Из «Записок» М.А. Фонвизина: «Мой покойный отец рассказывал мне, что в 1773 или 1774 году, когда цесаревич Павел достиг совершеннолетия и женился на дармштадтской принцессе, названной Натальей Алексеевной, граф Н.И. Панин, брат его фельдмаршал П.И. Панин, княгиня Е.Р. Дашкова, князь Н.В. Репнин, кто‑то из архиереев, чуть ли не митрополит Гавриил, и многие из тогдашних вельмож и гвардейских офицеров вступили в заговор с целью свергнуть с престола царствующую без права Екатерину II и вместо нее возвести совершеннолетнего ее сына. Павел Петрович знал об этом, согласился принять предложенную ему Паниным конституцию, утвердил ее своей подписью и дал присягу в том, что, воцарившись, не нарушит этого коренного государственного закона, ограничивающего самодержавие. Душою заговора была супруга Павла, в.к. Наталья Алексеевна, тогда беременная. При графе Панине были доверенными секретарями Д.И. Фонвизин и Бакунин (Петр Васильевич), Оба участники в заговоре. Бакунин из честолюбивых, своекорыстных видов решился быть предателем. Он открыл любовнику императрицы Г.Г. Орлову все обстоятельства заговора и всех участников — стало быть, это сделалось известным и Екатерине. Она позвала к себе сына и гневно упрекала ему его участие в замыслах против нее. Павел испугался, принес матери повинную и список заговорщиков. Она сидела у камина и, взяв список, не взглянув на него, бросила бумагу в камин и сказала: „Я не хочу и знать, кто несчастные“. Она знала всех по доносу изменника Бакунина. Единственною жертвою заговора была великая княгиня. Полагали, что ее отравили или извели другим образом. Из заговорщиков никто не погиб. Екатерина никого из них не преследовала. Граф Панин был удален от Павла с благоволительным рескриптом… Брат его фельдмаршал и княгиня Дашкова оставили двор и переселились в Москву. Князь Репнин уехал в свое наместничество в Смоленск; а над прочими заговорщиками учинили тайный надзор…»
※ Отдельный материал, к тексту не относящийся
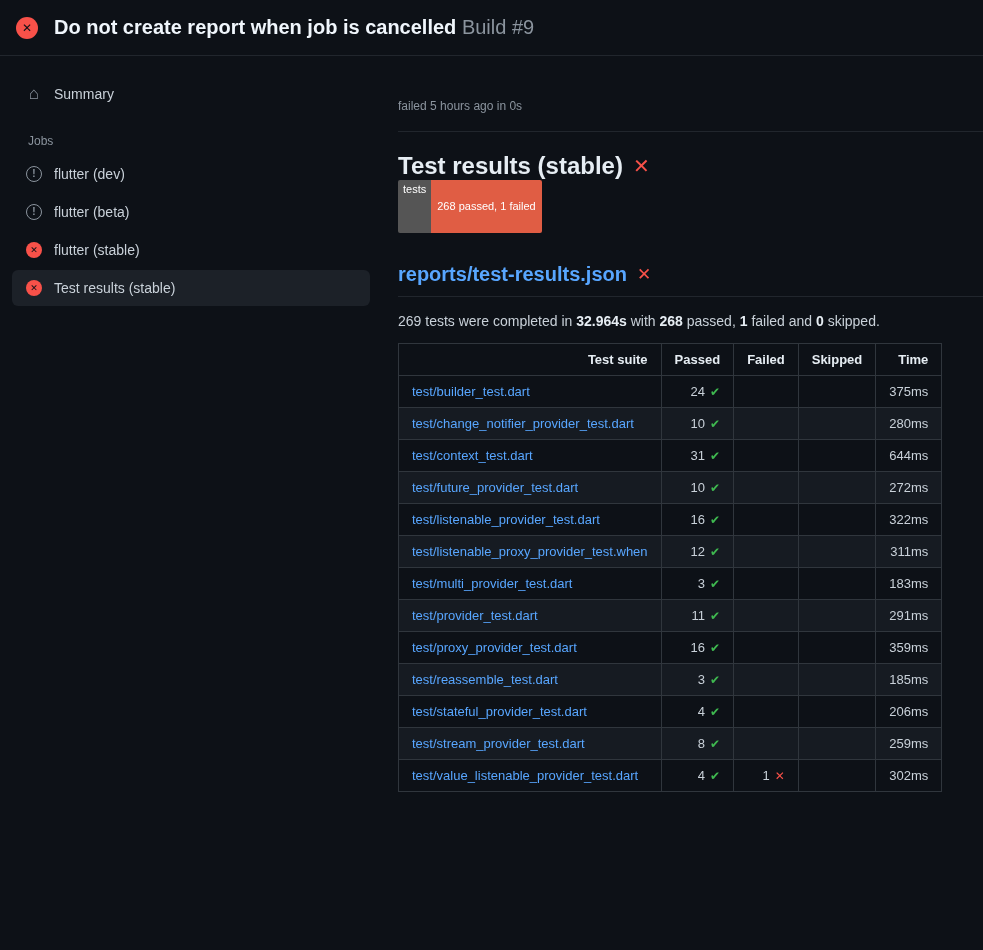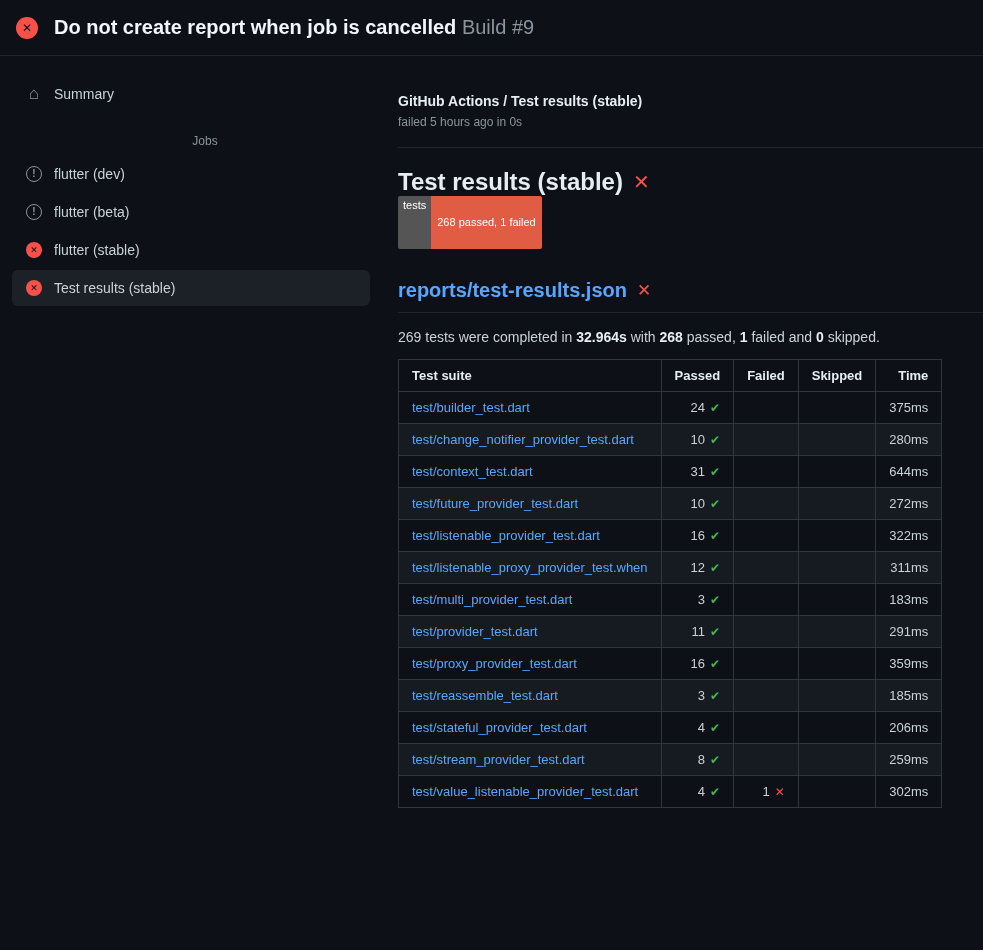--- a/index.html
+++ b/index.html
@@ -123,7 +123,6 @@
   </aside>
 
   <main class="main">
-    <div class="crumb">GitHub Actions / Test results (stable)</div>
     <div class="meta">failed 5 hours ago in 0s</div>
     <hr class="div">
 

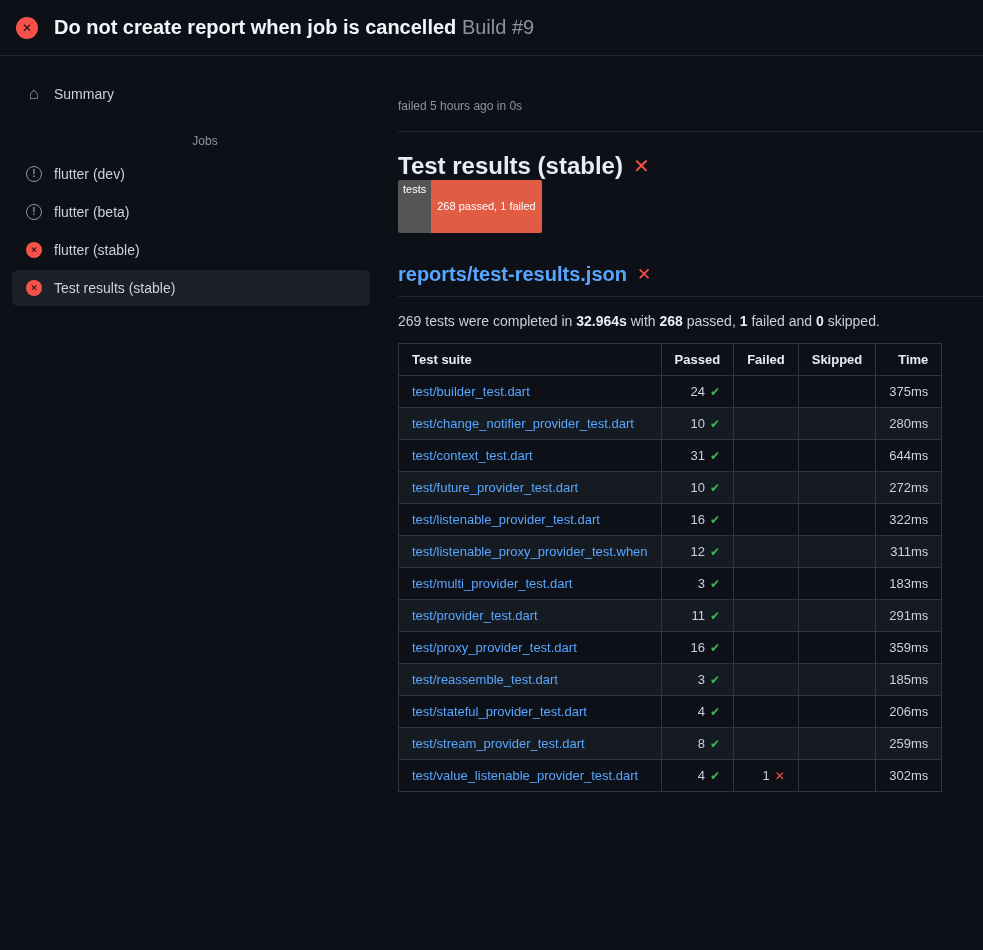--- a/index.html
+++ b/index.html
@@ -39,7 +39,7 @@
   }
   .side-item.selected{background:var(--selected-bg)}
   .side-section{
-    color:var(--muted);font-size:12px;margin:22px 0 8px 28px;text-align:center;
+    color:var(--muted);font-size:12px;margin:22px 0 8px 28px;
   }
   .icon-home{
     font-size:17px;line-height:16px;color:var(--muted);width:16px;text-align:center;flex:none;

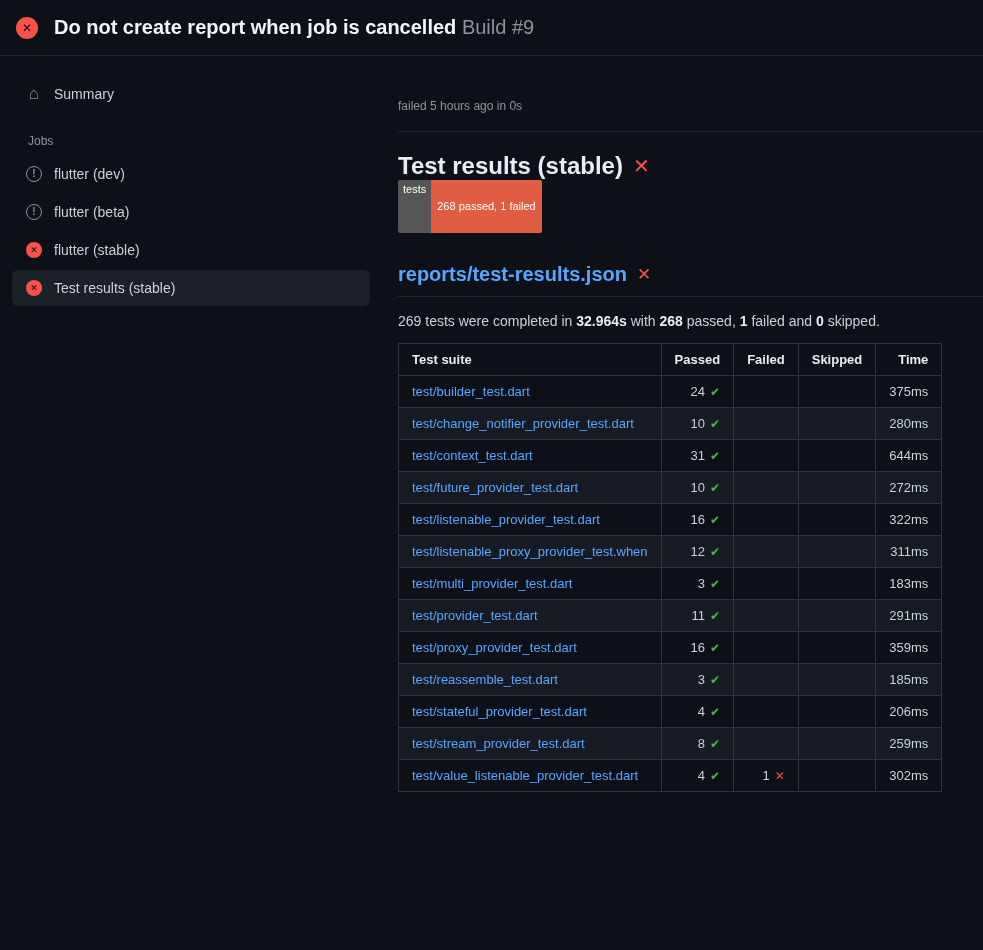--- a/index.html
+++ b/index.html
@@ -77,7 +77,7 @@
   table.results{border-collapse:collapse;margin-top:14px;font-size:13px}
   .results th,.results td{border:1px solid var(--tbl-border);padding:8px 13px;vertical-align:middle}
   .results th{color:var(--fg-bright);font-weight:700;text-align:right;font-size:13px}
-  .results th.h-suite{text-align:left;width:246px}
+  .results th.h-suite{text-align:right;width:246px}
   .results th.h-passed{width:41px}
   .results th.h-failed{width:39px}
   .results th.h-skipped{width:51px}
Если это правда — то здесь уже на болтовня безусых корнетов, все гораздо серьезнее… А собственно, почему бы этой истории и не быть правдой? Ничего невероятного в ней нет, наоборот, по меркам того столетия она буднична, тривиально, скучна даже. И оттого вполне может оказаться правдой.

А кроме заговоров, у Екатерины была еще одна головная боль — муженек Петр Федорович.

Покойник оказался очень беспокойным и ни за что не желал смирненько лежать в роскошной гробнице. Он бродил по стране, что ни год раздваиваясь, растраиваясь, размножаясь в вовсе уж невероятных количествах…

Я так и не выяснил, сколько же было всего Петров Федоровичей, объявившихся на просторах Российской Империи. Бегло перелистав три‑четыре книги по истории, с маху отыскал их десятка два в России и двоих на Балканах (это помимо Степана Малого и Лжестепана‑Лжепетра). И махнул рукой. Петров Федоровичей было множество. Время от времени среди этой оравы промелькивали Иоанны Антоновичи и даже Алексей Петрович с Петром II.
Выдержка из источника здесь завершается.